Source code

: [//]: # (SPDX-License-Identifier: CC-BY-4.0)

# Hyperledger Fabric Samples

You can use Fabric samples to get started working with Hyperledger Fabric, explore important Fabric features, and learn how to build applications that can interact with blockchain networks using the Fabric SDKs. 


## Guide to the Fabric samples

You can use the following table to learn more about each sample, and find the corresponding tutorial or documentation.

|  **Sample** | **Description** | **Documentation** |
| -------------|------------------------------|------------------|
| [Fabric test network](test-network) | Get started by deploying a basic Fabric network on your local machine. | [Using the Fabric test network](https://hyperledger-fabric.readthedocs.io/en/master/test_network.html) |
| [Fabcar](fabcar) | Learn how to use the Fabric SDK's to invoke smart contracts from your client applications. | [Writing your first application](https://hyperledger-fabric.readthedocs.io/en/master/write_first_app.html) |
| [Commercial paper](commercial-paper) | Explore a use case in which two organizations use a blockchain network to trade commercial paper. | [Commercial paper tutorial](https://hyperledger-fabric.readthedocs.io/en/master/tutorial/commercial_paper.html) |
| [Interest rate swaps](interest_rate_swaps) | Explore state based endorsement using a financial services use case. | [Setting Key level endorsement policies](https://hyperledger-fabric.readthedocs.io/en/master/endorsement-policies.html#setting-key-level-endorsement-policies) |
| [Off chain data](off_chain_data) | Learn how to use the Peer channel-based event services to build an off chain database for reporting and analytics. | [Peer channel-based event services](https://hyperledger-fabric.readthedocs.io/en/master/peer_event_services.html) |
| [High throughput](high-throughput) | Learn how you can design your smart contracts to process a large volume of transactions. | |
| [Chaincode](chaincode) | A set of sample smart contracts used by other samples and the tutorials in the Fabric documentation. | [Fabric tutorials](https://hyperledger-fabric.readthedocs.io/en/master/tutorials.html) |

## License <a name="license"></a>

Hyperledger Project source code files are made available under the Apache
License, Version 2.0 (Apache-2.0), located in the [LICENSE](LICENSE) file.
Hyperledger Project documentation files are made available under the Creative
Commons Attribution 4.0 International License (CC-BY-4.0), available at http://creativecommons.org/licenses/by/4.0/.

======

Pull out every line in the records above that contains the string "services", and list those lines in the order they appear.

Answer to this problem =
| [Interest rate swaps](interest_rate_swaps) | Explore state based endorsement using a financial services use case. | [Setting Key level endorsement policies](https://hyperledger-fabric.readthedocs.io/en/master/endorsement-policies.html#setting-key-level-endorsement-policies) |
| [Off chain data](off_chain_data) | Learn how to use the Peer channel-based event services to build an off chain database for reporting and analytics. | [Peer channel-based event services](https://hyperledger-fabric.readthedocs.io/en/master/peer_event_services.html) |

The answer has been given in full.